Brief → Among the entries below, please show each line that carries the word "Figure".

Extracted entries →

◆ ◆ ◆ ◆

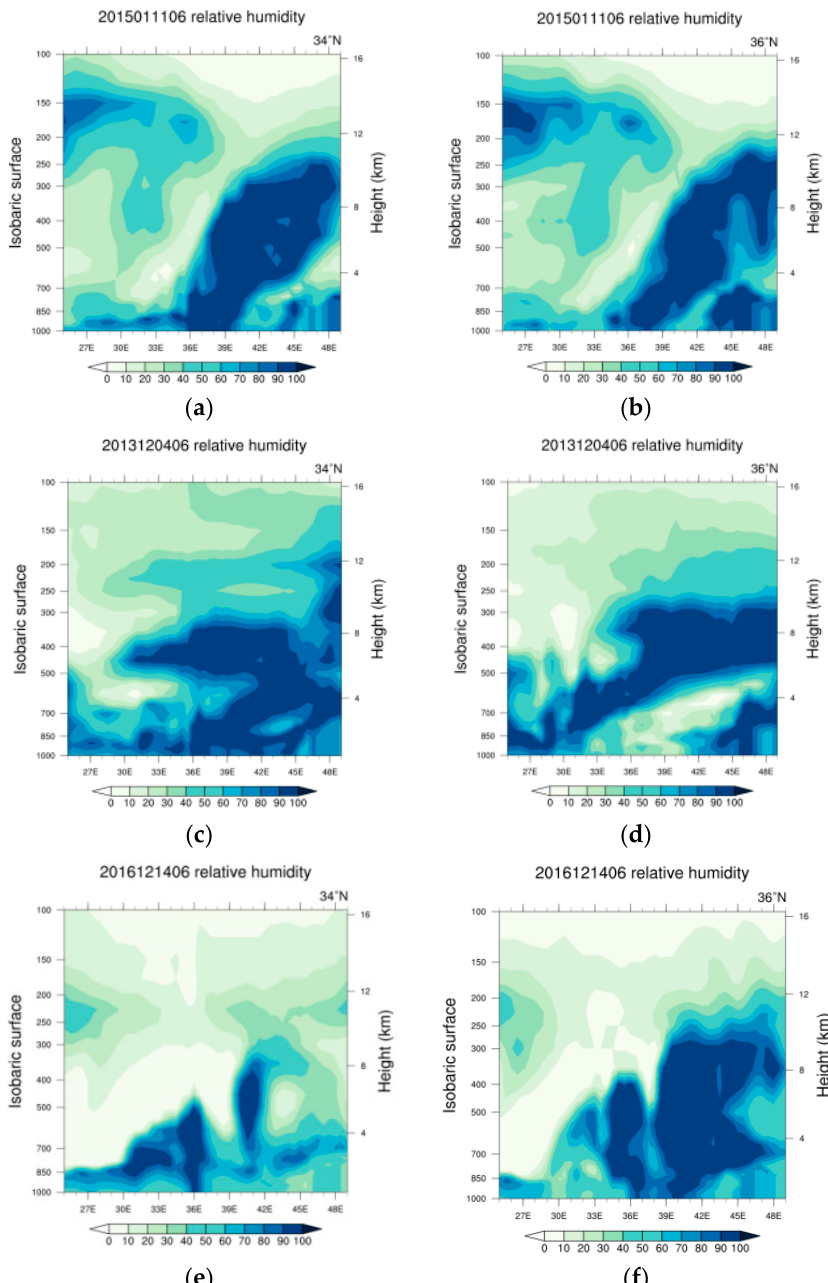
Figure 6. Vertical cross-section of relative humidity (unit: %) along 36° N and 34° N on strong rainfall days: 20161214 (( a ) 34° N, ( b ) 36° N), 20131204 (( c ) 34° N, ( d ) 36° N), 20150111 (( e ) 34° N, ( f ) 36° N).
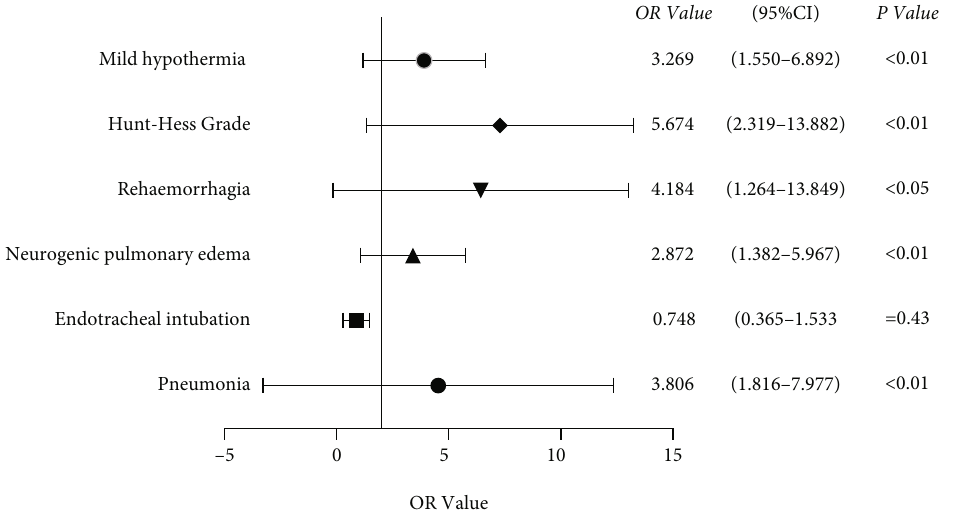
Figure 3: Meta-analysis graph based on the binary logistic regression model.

◆ ◆ ◆ ◆

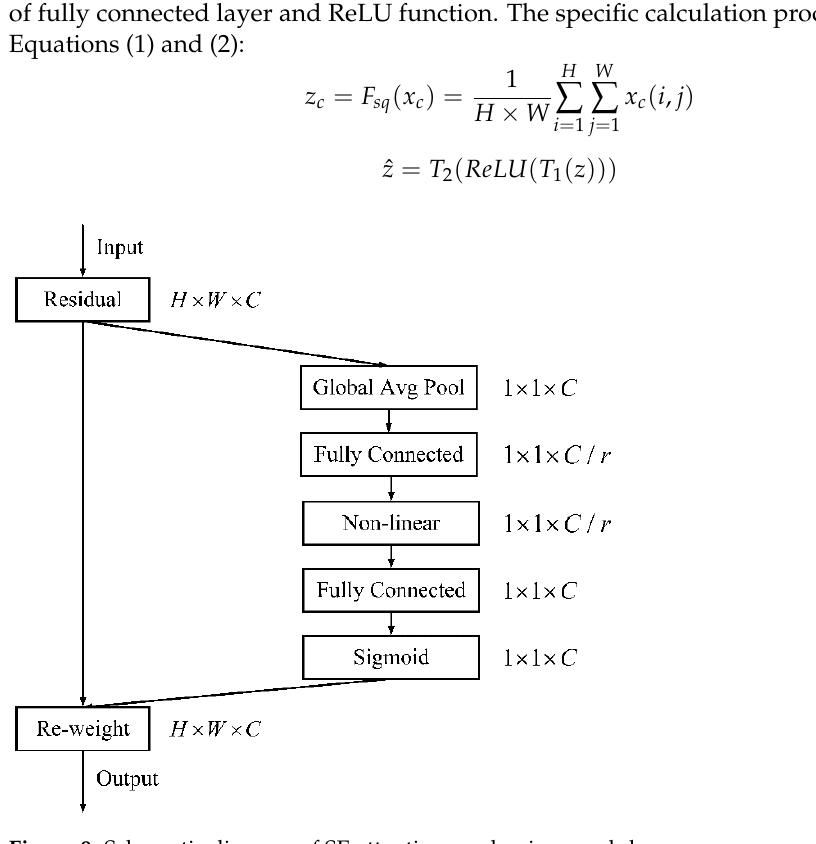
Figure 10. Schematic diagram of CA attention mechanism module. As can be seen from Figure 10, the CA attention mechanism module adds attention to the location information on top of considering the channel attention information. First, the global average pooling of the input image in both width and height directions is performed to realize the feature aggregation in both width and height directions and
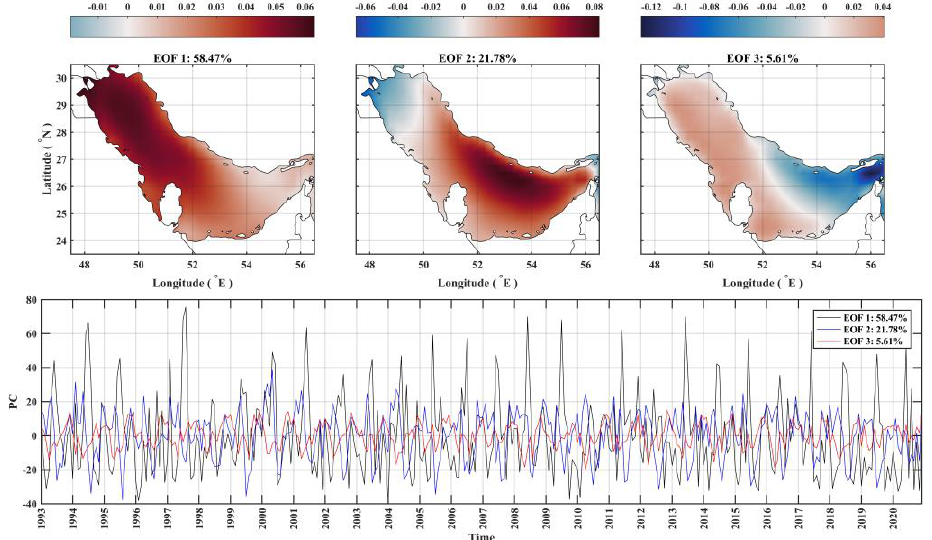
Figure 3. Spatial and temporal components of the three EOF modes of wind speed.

◆ ◆ ◆ ◆

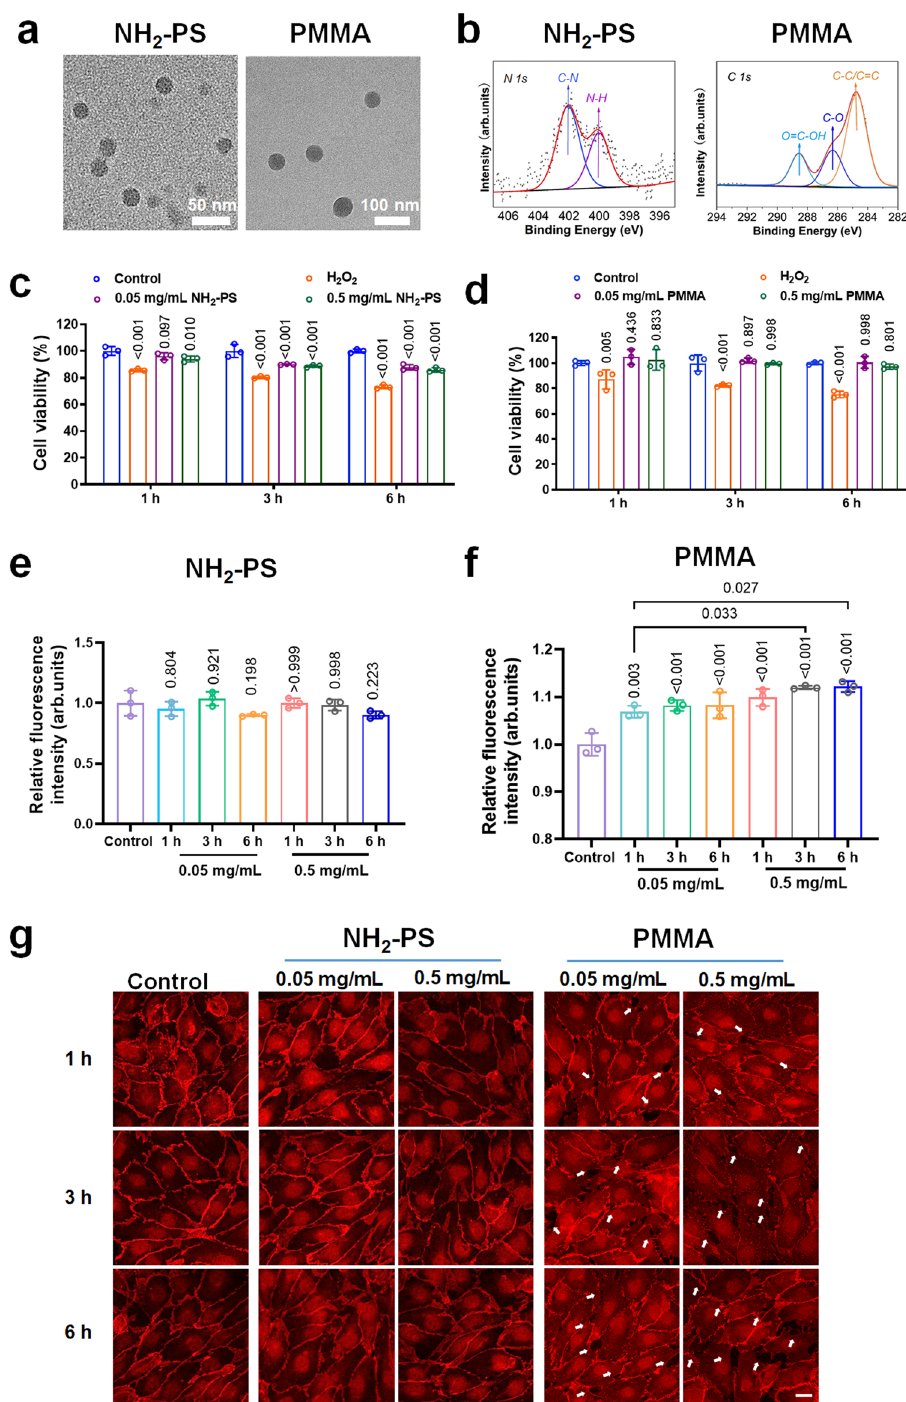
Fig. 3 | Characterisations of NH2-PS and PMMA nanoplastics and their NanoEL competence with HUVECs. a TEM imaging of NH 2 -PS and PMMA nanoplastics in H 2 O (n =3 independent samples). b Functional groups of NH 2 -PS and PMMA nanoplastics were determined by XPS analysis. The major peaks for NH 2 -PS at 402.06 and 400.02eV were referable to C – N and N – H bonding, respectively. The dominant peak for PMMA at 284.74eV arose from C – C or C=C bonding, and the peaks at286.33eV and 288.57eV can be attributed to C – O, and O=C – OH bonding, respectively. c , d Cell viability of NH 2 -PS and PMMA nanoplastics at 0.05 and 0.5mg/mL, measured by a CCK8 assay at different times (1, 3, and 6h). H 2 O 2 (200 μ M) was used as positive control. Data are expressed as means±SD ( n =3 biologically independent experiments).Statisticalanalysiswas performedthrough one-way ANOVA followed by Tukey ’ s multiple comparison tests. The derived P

◆ ◆ ◆ ◆

Output →
Figure 6. Vertical cross-section of relative humidity (unit: %) along 36° N and 34° N on strong rainfall days: 20161214 (( a ) 34° N, ( b ) 36° N), 20131204 (( c ) 34° N, ( d ) 36° N), 20150111 (( e ) 34° N, ( f ) 36° N).
Figure 3: Meta-analysis graph based on the binary logistic regression model.
Figure 10. Schematic diagram of CA attention mechanism module. As can be seen from Figure 10, the CA attention mechanism module adds attention to the location information on top of considering the channel attention information. First, the global average pooling of the input image in both width and height directions is performed to realize the feature aggregation in both width and height directions and
Figure 3. Spatial and temporal components of the three EOF modes of wind speed.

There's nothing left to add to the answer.